Collected data:

━━━

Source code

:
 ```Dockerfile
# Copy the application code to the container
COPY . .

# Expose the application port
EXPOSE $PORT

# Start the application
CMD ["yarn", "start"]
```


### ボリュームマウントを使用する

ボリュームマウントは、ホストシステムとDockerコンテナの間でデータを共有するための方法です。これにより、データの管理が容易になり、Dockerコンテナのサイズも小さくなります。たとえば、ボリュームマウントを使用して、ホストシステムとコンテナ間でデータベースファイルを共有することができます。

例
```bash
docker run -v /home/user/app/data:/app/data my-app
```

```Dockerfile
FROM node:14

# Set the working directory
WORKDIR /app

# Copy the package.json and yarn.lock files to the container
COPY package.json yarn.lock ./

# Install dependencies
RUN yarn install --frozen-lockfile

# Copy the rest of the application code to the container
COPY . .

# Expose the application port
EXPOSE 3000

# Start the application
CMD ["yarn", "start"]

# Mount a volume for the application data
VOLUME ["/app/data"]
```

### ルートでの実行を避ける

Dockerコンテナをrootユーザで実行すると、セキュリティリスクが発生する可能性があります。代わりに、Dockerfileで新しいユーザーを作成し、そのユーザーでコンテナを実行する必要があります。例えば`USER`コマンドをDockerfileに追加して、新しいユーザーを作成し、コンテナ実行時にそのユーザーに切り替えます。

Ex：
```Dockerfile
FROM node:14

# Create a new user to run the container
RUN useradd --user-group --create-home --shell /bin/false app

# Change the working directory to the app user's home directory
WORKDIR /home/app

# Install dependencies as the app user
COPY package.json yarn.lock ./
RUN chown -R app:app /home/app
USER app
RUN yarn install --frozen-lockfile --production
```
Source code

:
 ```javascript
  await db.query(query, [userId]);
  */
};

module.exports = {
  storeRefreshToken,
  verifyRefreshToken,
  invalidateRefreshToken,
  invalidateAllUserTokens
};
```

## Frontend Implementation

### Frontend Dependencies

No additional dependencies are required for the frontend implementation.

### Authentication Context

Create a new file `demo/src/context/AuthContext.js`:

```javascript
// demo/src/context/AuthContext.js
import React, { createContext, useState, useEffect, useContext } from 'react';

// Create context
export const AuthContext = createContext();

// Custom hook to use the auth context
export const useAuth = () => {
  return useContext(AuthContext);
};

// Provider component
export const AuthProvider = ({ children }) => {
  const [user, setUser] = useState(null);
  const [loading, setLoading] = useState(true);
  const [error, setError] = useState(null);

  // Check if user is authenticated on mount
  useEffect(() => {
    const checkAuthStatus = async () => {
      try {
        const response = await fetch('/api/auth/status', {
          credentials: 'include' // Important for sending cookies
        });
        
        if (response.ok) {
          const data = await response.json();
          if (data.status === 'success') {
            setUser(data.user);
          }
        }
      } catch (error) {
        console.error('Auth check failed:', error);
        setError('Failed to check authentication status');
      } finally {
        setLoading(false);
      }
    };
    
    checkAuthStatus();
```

━━━

## Assigned task
Every line of the data above that includes "application" should be listed.

## Answer for this exercise
# Copy the application code to the container
# Expose the application port
# Start the application
# Copy the rest of the application code to the container
# Expose the application port
# Start the application
# Mount a volume for the application data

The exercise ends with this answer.